The post-Covid era has enjoyed an unprecedented rise in high bandwidth consumption activities such as remote working, streaming, VR, and AR. With the recent breakthroughs in AI and introduction of ChatGPT, data transport and interconnect fabrics of data centers are being stressed to the limits and forced to scale up even more rapidly than their traditional pace, leading to design reconsiderations on many fronts. In this talk, we revisit historical wireline trends in the last 20 years and their challenges, as well as give Marvell success stories on how these new frontiers are being tackled.


Ray Nguyen received his BS from the University of Texas at Austin in 2006, his MS and PhD from Stanford University in 2008 and 2011, respectively. His dissertation focused on high-speed parametric pipeline ADCs and their compensation techniques. He joined Clariphy Communication in 2012, which was later acquired by Inphi in 2016, and subsequently by Marvell in 2020. In the past decade, Dr. Nguyen has built and led various highs-peed serdes and optical projects with state-of-the-art performance from inception to production. His research interests include highspeed analog front-end, time-interleaved data converters, digital signal processing, and calibration techniques. He authored over a dozen US patents and publications and currently serves as a sr. Principal Engineer at Marvell.

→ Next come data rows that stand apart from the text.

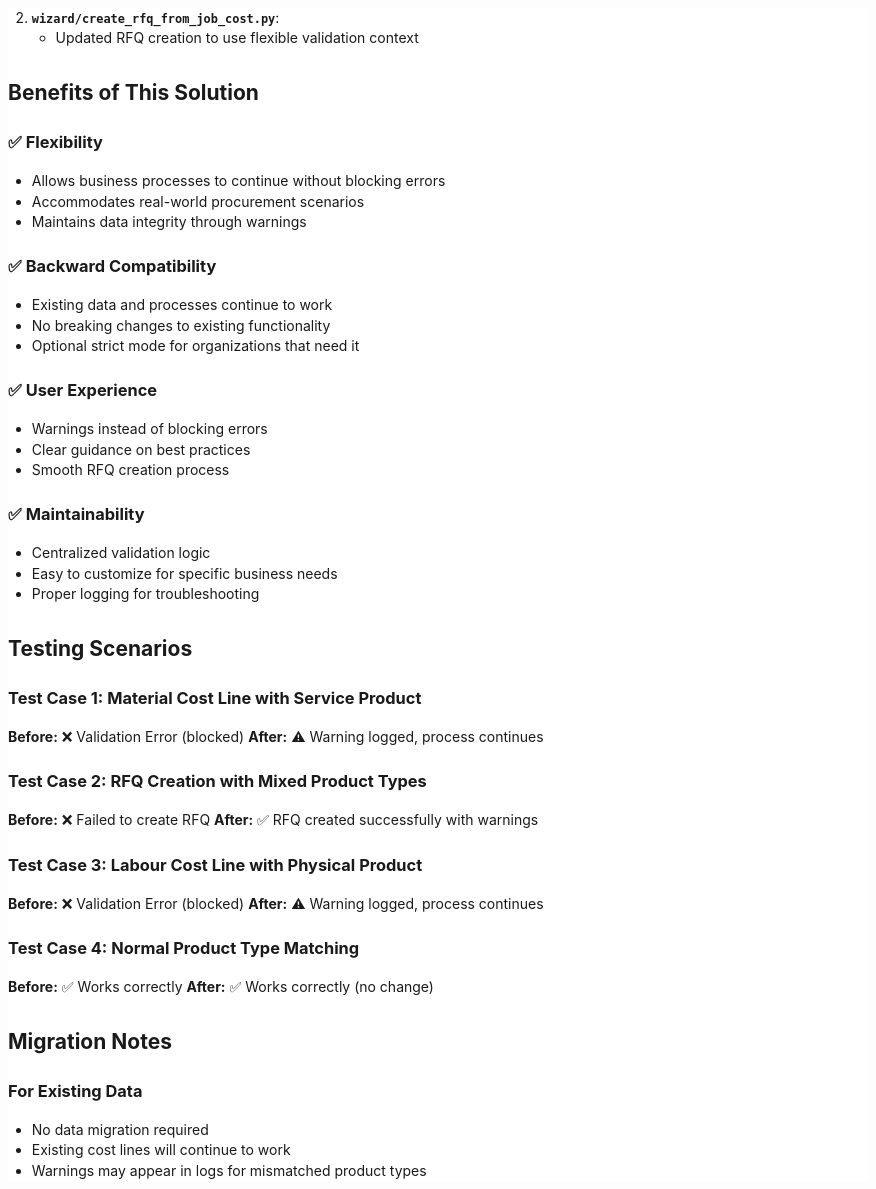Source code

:2. **`wizard/create_rfq_from_job_cost.py`**:
   - Updated RFQ creation to use flexible validation context

## Benefits of This Solution

### ✅ **Flexibility**
- Allows business processes to continue without blocking errors
- Accommodates real-world procurement scenarios
- Maintains data integrity through warnings

### ✅ **Backward Compatibility**
- Existing data and processes continue to work
- No breaking changes to existing functionality
- Optional strict mode for organizations that need it

### ✅ **User Experience**
- Warnings instead of blocking errors
- Clear guidance on best practices
- Smooth RFQ creation process

### ✅ **Maintainability**
- Centralized validation logic
- Easy to customize for specific business needs
- Proper logging for troubleshooting

## Testing Scenarios

### Test Case 1: Material Cost Line with Service Product
**Before:** ❌ Validation Error (blocked)
**After:** ⚠️ Warning logged, process continues

### Test Case 2: RFQ Creation with Mixed Product Types
**Before:** ❌ Failed to create RFQ
**After:** ✅ RFQ created successfully with warnings

### Test Case 3: Labour Cost Line with Physical Product
**Before:** ❌ Validation Error (blocked)
**After:** ⚠️ Warning logged, process continues

### Test Case 4: Normal Product Type Matching
**Before:** ✅ Works correctly
**After:** ✅ Works correctly (no change)

## Migration Notes

### For Existing Data
- No data migration required
- Existing cost lines will continue to work
- Warnings may appear in logs for mismatched product types
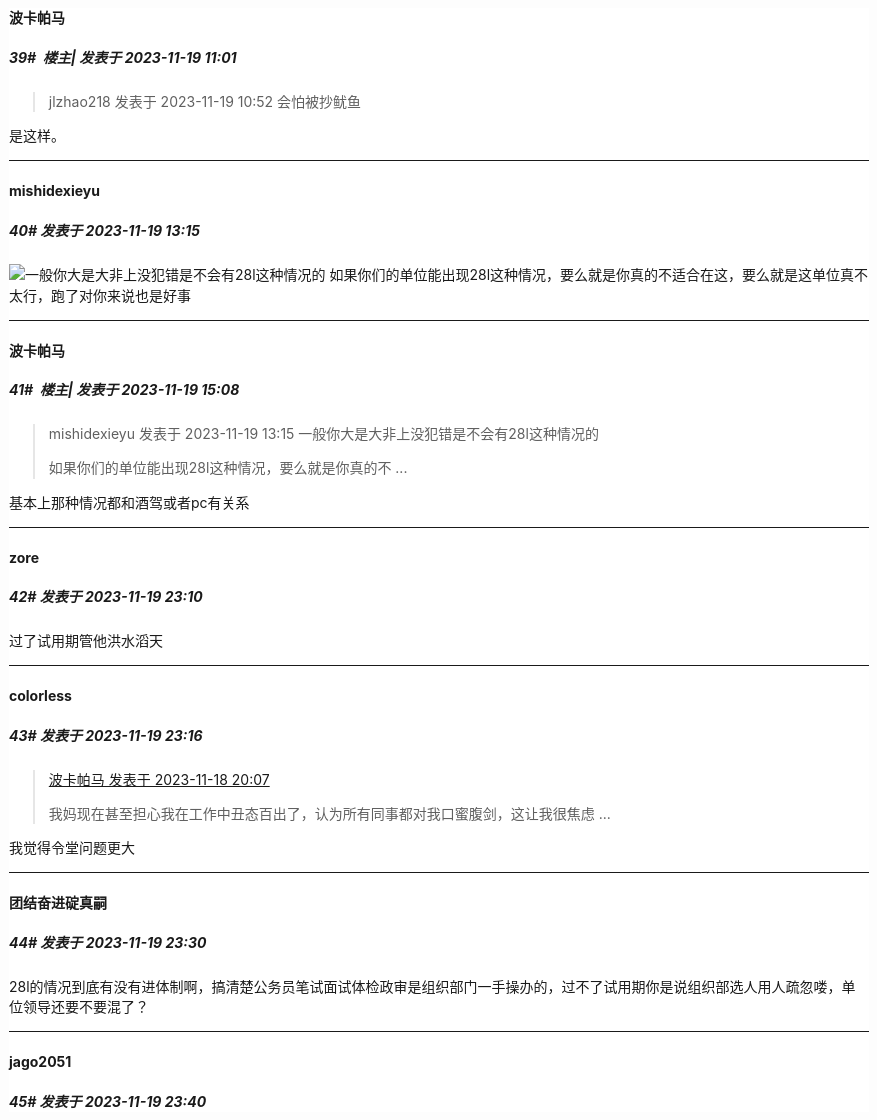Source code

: ####  波卡帕马  
##### 39#         楼主| 发表于 2023-11-19 11:01

<blockquote>jlzhao218 发表于 2023-11-19 10:52
会怕被抄鱿鱼</blockquote>
是这样。

*****

####  mishidexieyu  
##### 40#       发表于 2023-11-19 13:15

<img src="https://static.saraba1st.com/image/smiley/face2017/001.png" referrerpolicy="no-referrer">一般你大是大非上没犯错是不会有28l这种情况的
如果你们的单位能出现28l这种情况，要么就是你真的不适合在这，要么就是这单位真不太行，跑了对你来说也是好事

*****

####  波卡帕马  
##### 41#         楼主| 发表于 2023-11-19 15:08

<blockquote>mishidexieyu 发表于 2023-11-19 13:15
一般你大是大非上没犯错是不会有28l这种情况的

如果你们的单位能出现28l这种情况，要么就是你真的不 ...</blockquote>
基本上那种情况都和酒驾或者pc有关系

*****

####  zore  
##### 42#       发表于 2023-11-19 23:10

过了试用期管他洪水滔天

*****

####  colorless  
##### 43#       发表于 2023-11-19 23:16

<blockquote><a href="httphttps://bbs.saraba1st.com/2b/forum.php?mod=redirect&amp;goto=findpost&amp;pid=63076483&amp;ptid=2161083" target="_blank">波卡帕马 发表于 2023-11-18 20:07</a>

我妈现在甚至担心我在工作中丑态百出了，认为所有同事都对我口蜜腹剑，这让我很焦虑 ...</blockquote>
我觉得令堂问题更大

*****

####  团结奋进碇真嗣  
##### 44#       发表于 2023-11-19 23:30

28l的情况到底有没有进体制啊，搞清楚公务员笔试面试体检政审是组织部门一手操办的，过不了试用期你是说组织部选人用人疏忽喽，单位领导还要不要混了？

*****

####  jago2051  
##### 45#       发表于 2023-11-19 23:40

Arik Zafrany received his B.Sc  and M.Sc degrees in electrical engineering from Tel-Aviv University, Israel in 2001 and 2004 respectively. His master degree dissertation focused on solitons in a linearly coupled systems with separated dispersion and nonlinearity. He has worked on communication circuits for wireless, wireline and fiber optics applications and is currently with Marvell semiconductors working on high-speed circuits for fiber optics applications.